Abstract

This article argues that empire should be understood not only as geography or network, but also as extractive, hierarchical and stratified relations of knowledge, where the modern museum emerged as one of its key institutions and primary sites. The focus of this examination of empire as epistemology is the process of the return of the remains of Klaas and Trooi Pienaar to South Africa for reburial in 2012, seen in relation to other return processes under way from South African museums to the Northern Cape and Namibia. These are analysed through a wider understanding of South Africa's multiple colonialisms, as colonised and coloniser, and in relation to the history of the Trans-/Garieb transfrontier region, which, by the early 20th century, had been marked by colonial violence and the dispersal of its people across colonial borders. The plunder of graves in this region conducted in the name of scientific collecting formed the basis of the South Africanisation of science, through which the flows of human remains and artefacts began to be directed to South African museums in the service of a special South African concentration on ‘living fossils’, as they competed with their European counterparts.
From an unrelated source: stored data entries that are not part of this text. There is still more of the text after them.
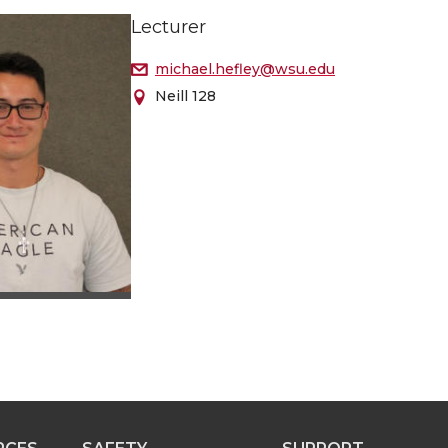
Lecturer
michael.hefley@wsu.edu
Neill 128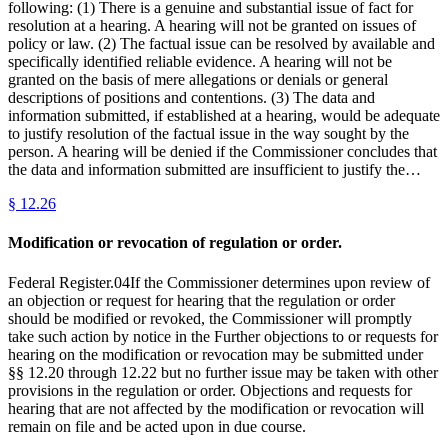
following: (1) There is a genuine and substantial issue of fact for
resolution at a hearing. A hearing will not be granted on issues of
policy or law. (2) The factual issue can be resolved by available and
specifically identified reliable evidence. A hearing will not be
granted on the basis of mere allegations or denials or general
descriptions of positions and contentions. (3) The data and
information submitted, if established at a hearing, would be adequate
to justify resolution of the factual issue in the way sought by the
person. A hearing will be denied if the Commissioner concludes that
the data and information submitted are insufficient to justify the…
§
12.26
Modification or revocation of regulation or order.
Federal Register.04If the Commissioner determines upon review of
an objection or request for hearing that the regulation or order
should be modified or revoked, the Commissioner will promptly
take such action by notice in the Further objections to or requests for
hearing on the modification or revocation may be submitted under
§§ 12.20 through 12.22 but no further issue may be taken with other
provisions in the regulation or order. Objections and requests for
hearing that are not affected by the modification or revocation will
remain on file and be acted upon in due course.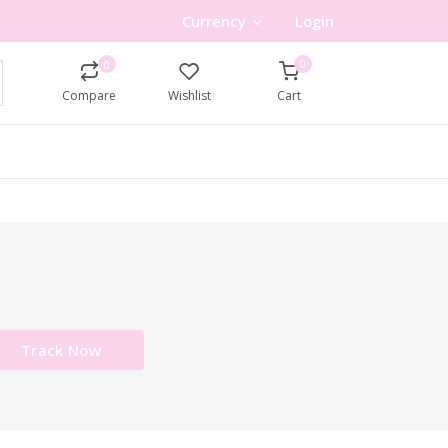
Currency
Login
0
0
Compare
Wishlist
Cart
Track Now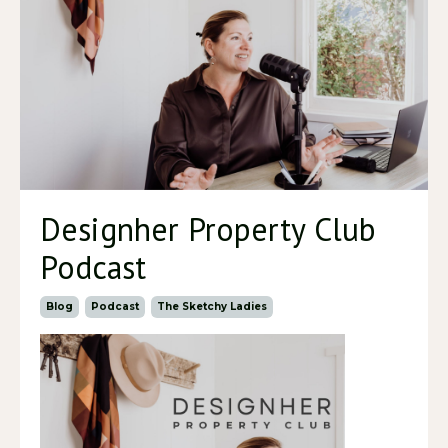
Designher Property Club
Podcast
Blog
Podcast
The Sketchy Ladies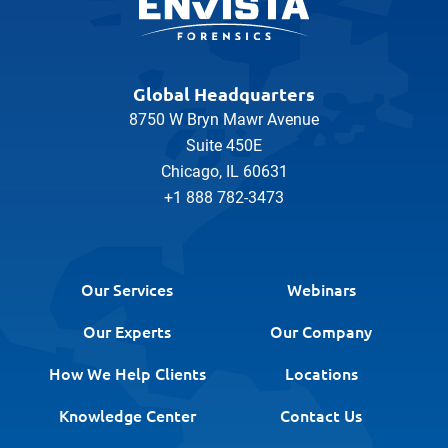
Global Headquarters
8750 W Bryn Mawr Avenue
Suite 450E
Chicago, IL 60631
+1 888 782-3473
Our Services
Webinars
Our Experts
Our Company
How We Help Clients
Locations
Knowledge Center
Contact Us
Through an insatiable and competitive collecting history at this time, the remains of so-called primitive people and their artefacts and records ended up in museums and archives in Vienna. They also became the founding collections of at least two museums in South Africa, the newly formed McGregor Museum in Kimberley and the modernising South African Museum in Cape Town. This article tracks the experience, debates and challenges of the repatriation of the remains of the Pienaars as a process of ‘rehumanisation’, disinterred, transported and stored as artefacts, and returned as the remains of citizens and subjects of history. It asks what implications this repatriation holds for the future for the modern museum itself, marked as it has been by a ‘denial of coevalness’.